Segment Start: PROVIDED DATA

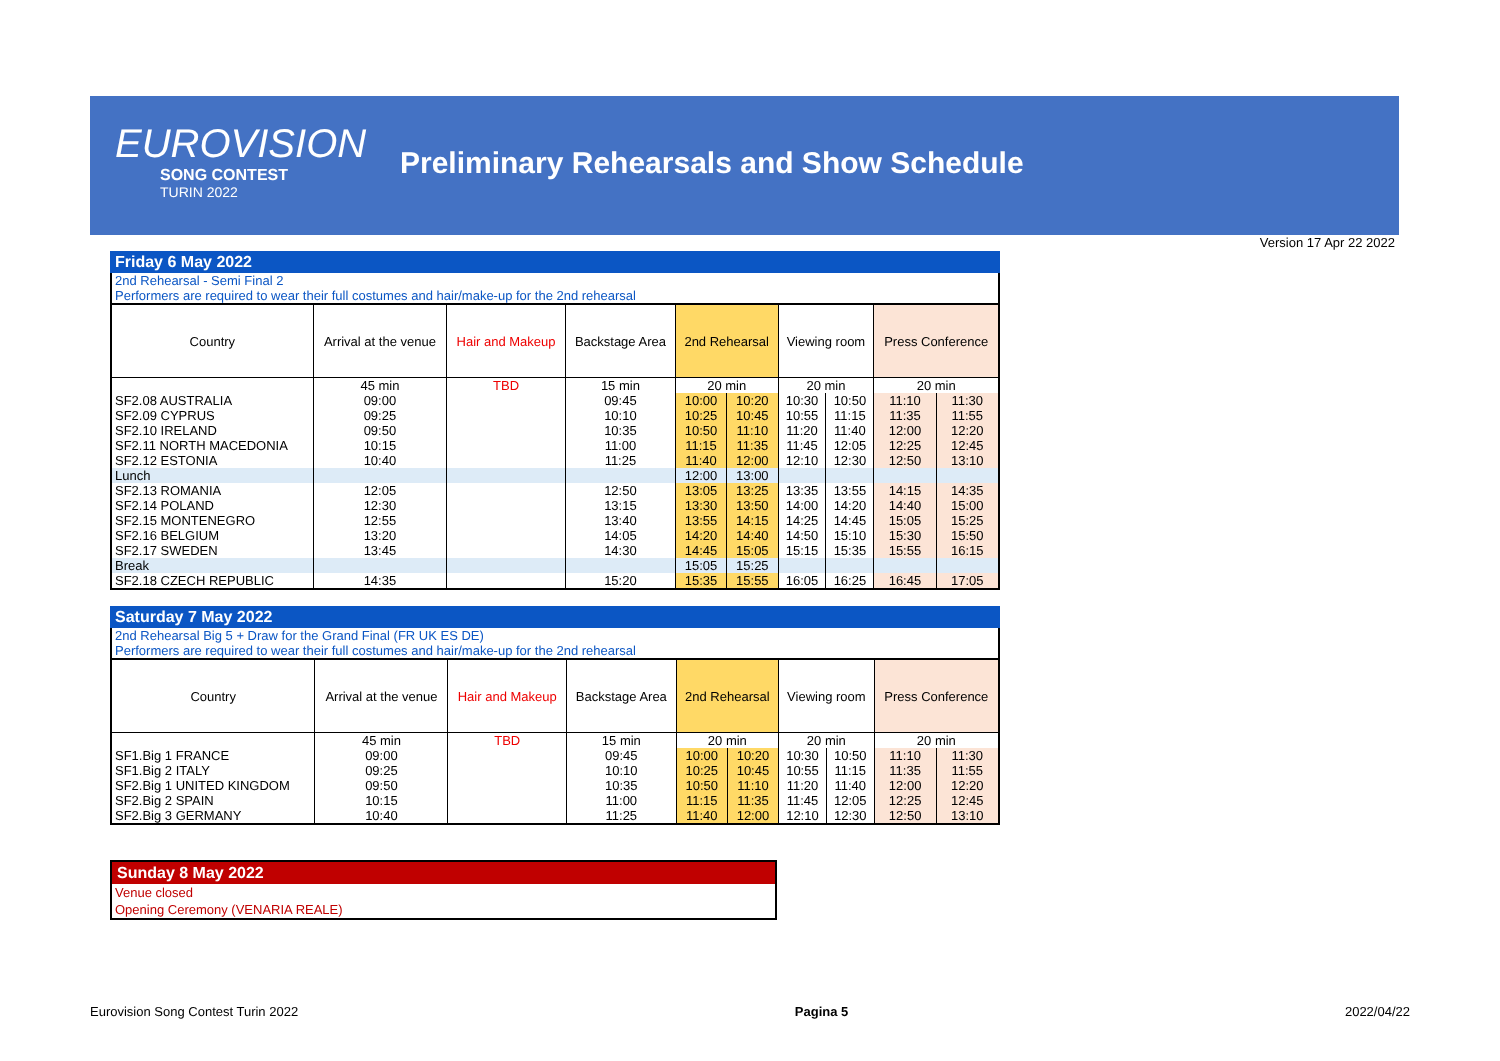EUROVISION
SONG CONTEST
TURIN 2022
Preliminary Rehearsals and Show Schedule
Version 17 Apr 22 2022
Friday 6 May 2022
2nd Rehearsal - Semi Final 2
Performers are required to wear their full costumes and hair/make-up for the 2nd rehearsal
| Country | Arrival at the venue | Hair and Makeup | Backstage Area | 2nd Rehearsal | | Viewing room | | Press Conference | |
| --- | --- | --- | --- | --- | --- | --- | --- | --- | --- |
| | 45 min | TBD | 15 min | 20 min | | 20 min | | 20 min | |
| SF2.08 AUSTRALIA | 09:00 | | 09:45 | 10:00 | 10:20 | 10:30 | 10:50 | 11:10 | 11:30 |
| SF2.09 CYPRUS | 09:25 | | 10:10 | 10:25 | 10:45 | 10:55 | 11:15 | 11:35 | 11:55 |
| SF2.10 IRELAND | 09:50 | | 10:35 | 10:50 | 11:10 | 11:20 | 11:40 | 12:00 | 12:20 |
| SF2.11 NORTH MACEDONIA | 10:15 | | 11:00 | 11:15 | 11:35 | 11:45 | 12:05 | 12:25 | 12:45 |
| SF2.12 ESTONIA | 10:40 | | 11:25 | 11:40 | 12:00 | 12:10 | 12:30 | 12:50 | 13:10 |
| Lunch | | | | 12:00 | 13:00 | | | | |
| SF2.13 ROMANIA | 12:05 | | 12:50 | 13:05 | 13:25 | 13:35 | 13:55 | 14:15 | 14:35 |
| SF2.14 POLAND | 12:30 | | 13:15 | 13:30 | 13:50 | 14:00 | 14:20 | 14:40 | 15:00 |
| SF2.15 MONTENEGRO | 12:55 | | 13:40 | 13:55 | 14:15 | 14:25 | 14:45 | 15:05 | 15:25 |
| SF2.16 BELGIUM | 13:20 | | 14:05 | 14:20 | 14:40 | 14:50 | 15:10 | 15:30 | 15:50 |
| SF2.17 SWEDEN | 13:45 | | 14:30 | 14:45 | 15:05 | 15:15 | 15:35 | 15:55 | 16:15 |
| Break | | | | 15:05 | 15:25 | | | | |
| SF2.18 CZECH REPUBLIC | 14:35 | | 15:20 | 15:35 | 15:55 | 16:05 | 16:25 | 16:45 | 17:05 |
Saturday 7 May 2022
2nd Rehearsal Big 5 + Draw for the Grand Final (FR UK ES DE)
Performers are required to wear their full costumes and hair/make-up for the 2nd rehearsal
| Country | Arrival at the venue | Hair and Makeup | Backstage Area | 2nd Rehearsal | | Viewing room | | Press Conference | |
| --- | --- | --- | --- | --- | --- | --- | --- | --- | --- |
| | 45 min | TBD | 15 min | 20 min | | 20 min | | 20 min | |
| SF1.Big 1 FRANCE | 09:00 | | 09:45 | 10:00 | 10:20 | 10:30 | 10:50 | 11:10 | 11:30 |
| SF1.Big 2 ITALY | 09:25 | | 10:10 | 10:25 | 10:45 | 10:55 | 11:15 | 11:35 | 11:55 |
| SF2.Big 1 UNITED KINGDOM | 09:50 | | 10:35 | 10:50 | 11:10 | 11:20 | 11:40 | 12:00 | 12:20 |
| SF2.Big 2 SPAIN | 10:15 | | 11:00 | 11:15 | 11:35 | 11:45 | 12:05 | 12:25 | 12:45 |
| SF2.Big 3 GERMANY | 10:40 | | 11:25 | 11:40 | 12:00 | 12:10 | 12:30 | 12:50 | 13:10 |
Sunday 8 May 2022
Venue closed
Opening Ceremony (VENARIA REALE)
Eurovision Song Contest Turin 2022 Pagina 5 2022/04/22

Segment End: PROVIDED DATA

TASK REQUIREMENTS: Starting from the line containing "SF2.Big 3 GERMANY" and ending with the final line of the data, reproduce each line exactly as it appears, including no other lines.

ANSWER TO THIS EXERCISE:
| SF2.Big 3 GERMANY | 10:40 | | 11:25 | 11:40 | 12:00 | 12:10 | 12:30 | 12:50 | 13:10 |
Sunday 8 May 2022
Venue closed
Opening Ceremony (VENARIA REALE)
Eurovision Song Contest Turin 2022 Pagina 5 2022/04/22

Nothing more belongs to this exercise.